L’intervento di Telese pone invece l’attenzione a diverse questioni giornalistiche fortemente intrecciate tra loro. Innanzitutto ricorda che è necessario chiarire la differenza tra chi come giornalista delinque e chi invece cerca la verità e di trasmettere l’informazione, così come è importante sia fare in modo di evitare che i giornalisti siano costretti a seguire la stessa notizia per decenni e che non dimenticare di perseguire le indicazioni del buonsenso, che permette di accettare la diversità ideologica come una ricchezza d’opinione e confronto, piuttosto che leggerla solo come “il nemico”. Telese riflette quindi sulla libertà d’informazione secondo due filoni. Primo, analizza la libertà in internet, che riconosce essere sia democratico, perché permette a ognuno di dire la sua, sia “un bidone”, perché alla fine non esiste filtro per le informazioni e la maggior parte delle volte si tratta solo di un’unica fonte che sulla base della frequenza diviene autorevole pur essendo magari solo un’opinione sul tema. In secondo luogo, Telese sottolinea che la libertà non è una questione oggettiva, ma soggettiva, perché non tutti possono permettersi di rifiutare, soprattutto se giovani.

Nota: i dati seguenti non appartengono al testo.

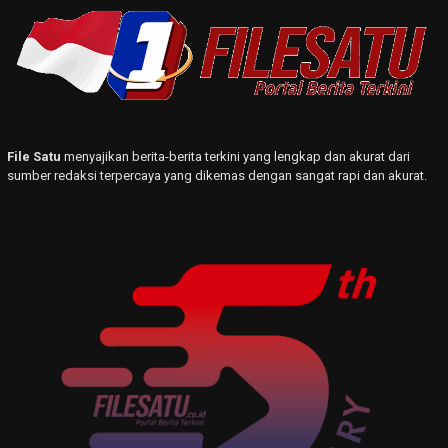
File Satu
menyajikan berita-berita terkini yang lengkap dan akurat dari
sumber redaksi terpercaya yang dikemas dengan sangat rapi dan akurat.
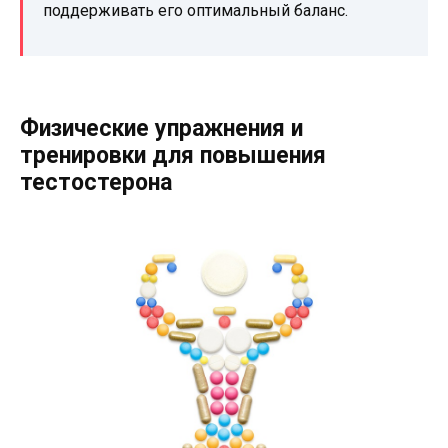
поддерживать его оптимальный баланс.
Физические упражнения и
тренировки для повышения
тестостерона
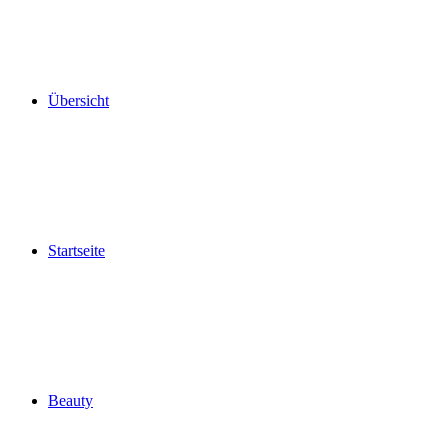
Übersicht
Startseite
Beauty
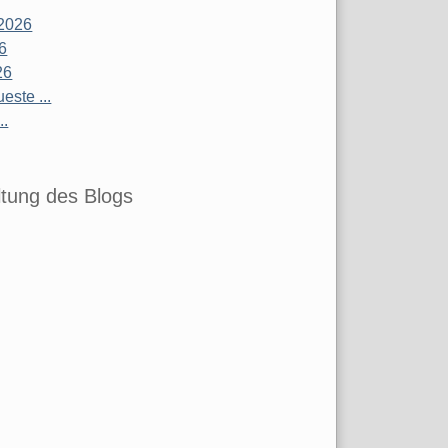
2026
26
26
este ...
..
tung des Blogs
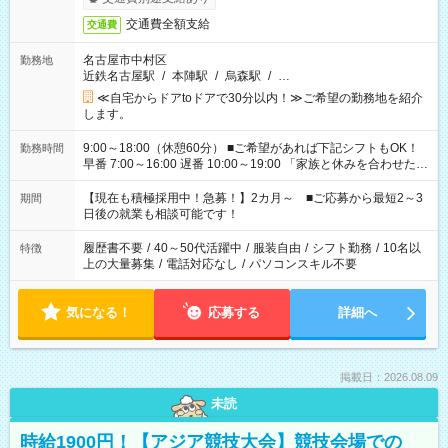
交通費全額支給
交通費
名古屋市中村区
勤務地
近鉄名古屋駅
/
本陣駅
/
烏森駅
/
…
≪自宅からドアtoドアで30分以内！≫ご希望の勤務地を紹介
します。
9:00～18:00（休憩60分） ■ご希望があれば下記シフトもOK！
勤務時間
早番 7:00～16:00 遅番 10:00～19:00 「家族と休みを合わせた
い」 「余裕を持って夕飯の準備がしたい」 「できれば残業はし
たくない」 など、ご希望を教えてくださいね。 ※Wワーク希望
【現在も積極採用中！急募！】2カ月～ ■ご応募から最短2～3
期間
の方へ 今ご覧のお仕事で希望する勤務時間と、もう1つのお仕事
日後の就業も相談可能です！
の勤務時間。 合計で週40時間を超える場合は応募できません。
履歴書不要
/
40～50代活躍中
/
服装自由
/
シフト勤務
/
10名以
特徴
上の大量募集
/
電話対応なし
/
パソコンスキル不要
気になる！
応募する
詳細へ
掲載日：2026.08.09
未読
時給1900円！【アジア競技大会】競技会場での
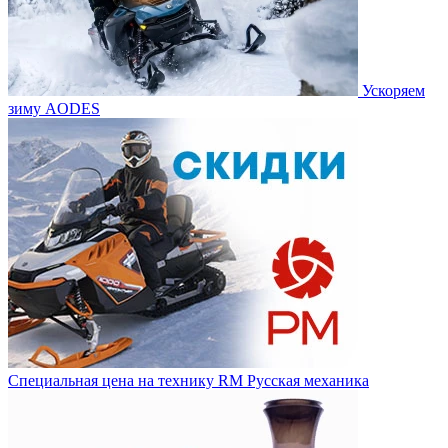
Ускоряем
зиму AODES
Специальная цена на технику RM Русская механика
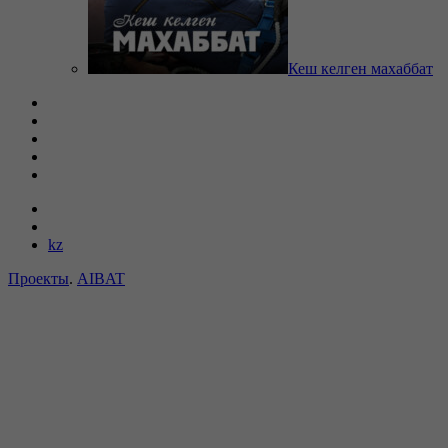
Кеш келген махаббат
kz
Проекты
.
AIBAT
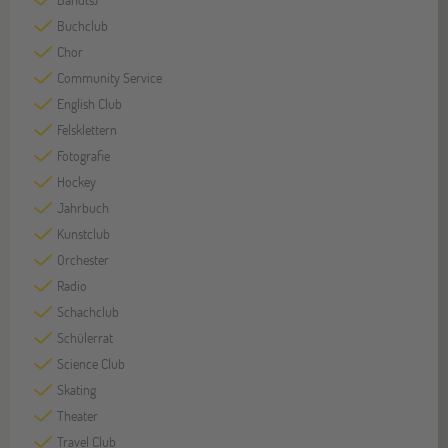
Buchclub
Chor
Community Service
English Club
Felsklettern
Fotografie
Hockey
Jahrbuch
Kunstclub
Orchester
Radio
Schachclub
Schülerrat
Science Club
Skating
Theater
Travel Club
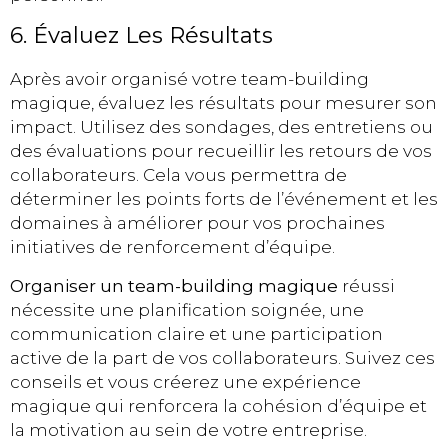
6. Évaluez Les Résultats
Après avoir organisé votre team-building
magique, évaluez les résultats pour mesurer son
impact. Utilisez des sondages, des entretiens ou
des évaluations pour recueillir les retours de vos
collaborateurs. Cela vous permettra de
déterminer les points forts de l’événement et les
domaines à améliorer pour vos prochaines
initiatives de renforcement d’équipe.
Organiser un team-building magique
réussi
nécessite une planification soignée, une
communication claire et une participation
active de la part de vos collaborateurs. Suivez ces
conseils et vous créerez une expérience
magique qui renforcera la cohésion d’équipe et
la motivation au sein de votre entreprise.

Su questa scia Tarquinio pone con forza l’accento sulla questione giovani e precariato e su come la grande stampa non se ne sia sostanzialmente occupata, pur essendo questa situazione quella di un “furto di futuro”, al punto che, forse, piuttosto che occuparsi di politica sarebbe meglio dedicarsi a tali temi. Questo tipo di riflessione mette in luce il cardine fondamentale della linea di pensiero di Avvenire: l’idea di costruire il giornale guardando alla sostanza della vita delle persone. Proprio per questo il giornale si concentra su realtà come la fame nel mondo, le inchieste sui morti per faide religiose, il rifiuto delle pubblicità malfatte, la scelta di non pubblicare intercettazioni per non cadere in problemi di violabilità, la verifica dei fatti, soprattutto in un’epoca in cui l’informazione è rimasticata (il 95% delle informazioni su internet sono infatti rimasticature dei giornali di cui non rimane nient’altro che l’osso, uno slogan).
In conclusione, si può dire che l’immagine del mondo del giornalismo è oggi un’immagine frammentata, spezzata tra legalità e illegalità, giochi di poteri e desideri di trasparenza, precariato e retribuzioni eccessive. Eppure si riscontra ancora un forte desiderio comune: quello di dar rilievo all’informazione di valore.